Phenotype and Molecular Detection of Clarithromycin and Levofloxacin Resistance in Helicobacter pylori Clinical Isolates in Beijing

INTRODUCTION: Understanding drug resistance is important in drug selection for Helicobacter pylori (H. pylori) eradication, and drug resistance data are lacking in Beijing. PURPOSE: This cross-sectional study aimed to isolate H. pylori from patients with gastroduodenal diseases and to analyze drug resistance to clarithromycin (CLA) and levofloxacin (LEV), which are used frequently in China.
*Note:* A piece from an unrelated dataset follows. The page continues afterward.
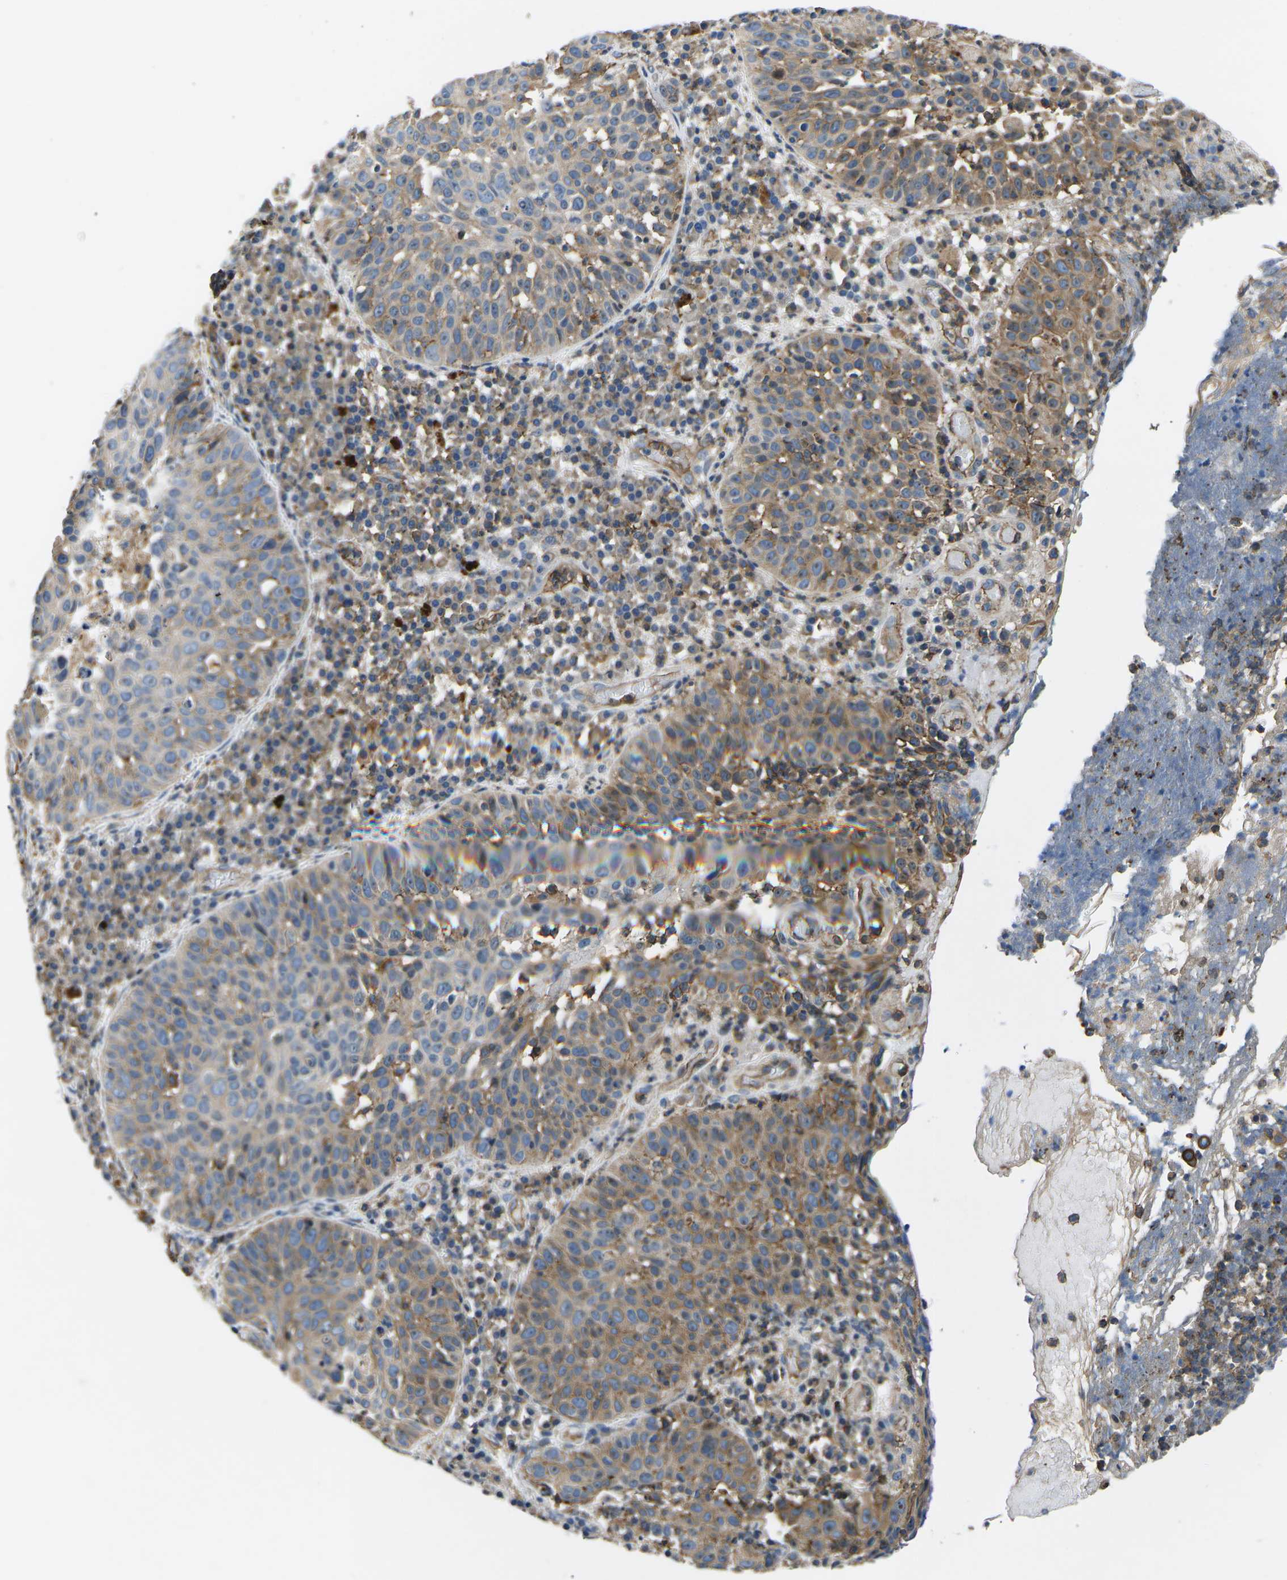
{"staining": {"intensity": "moderate", "quantity": "25%-75%", "location": "cytoplasmic/membranous"}, "tissue": "skin cancer", "cell_type": "Tumor cells", "image_type": "cancer", "snomed": [{"axis": "morphology", "description": "Squamous cell carcinoma in situ, NOS"}, {"axis": "morphology", "description": "Squamous cell carcinoma, NOS"}, {"axis": "topography", "description": "Skin"}], "caption": "Tumor cells display medium levels of moderate cytoplasmic/membranous positivity in about 25%-75% of cells in human skin cancer.", "gene": "KCNJ15", "patient": {"sex": "male", "age": 93}}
PATIENTS AND METHODS: One hundred and seventy-six patients with gastroduodenal diseases undergoing gastroduodenoscopy were selected by convenient sampling. Gastric mucosa samples were cultured and sub-cultured using a new medium broth. Active H. pylori strains were confirmed by microscopy observation as Gram-negative curved bacilli with positive test results for urease, oxidase, and catalase, and H. pylori 16S rRNA amplification by polymerase chain reaction (PCR). CLA and LEV resistance was identified by minimum inhibitory concentration (MIC) tests and sequencing of 23S rRNA, gyrA, and gyrB genes. RESULTS: From the 176 clinical samples, 112 (112/176, 63.6%) were confirmed with H. pylori infection and 65 (65/176, 36.9%) active H. pylori strains were obtained and further confirmed by MIC assay. Overall, the rates of CLA-resistant and LEV-resistant mutations in the 112 samples were 50.9% and 33.0%, respectively. Mutation related to CLA resistance was A2143G in the 23S rRNA gene and mutations associated with LEV resistance were N87K, D91G, and D91Y in the gyrA gene. Of 112 samples, 22 (19.6%) presented dual resistance to CLA and LEV. Resistance of the H. pylori strains to CLA (r=0.846, P<0.001) and LEV (r=0.936, P<0.001) had a strong correlation in phenotypic and genotypic level. CONCLUSION: The results indicated that resistance of CLA and LEV is severe among patients with gastroduodenitis. A good consistency could be found as to drug resistance between genotypic or phenotypic assay, suggested extending the detection of H. pylori drug resistance from the MIC method to a genotypic assay.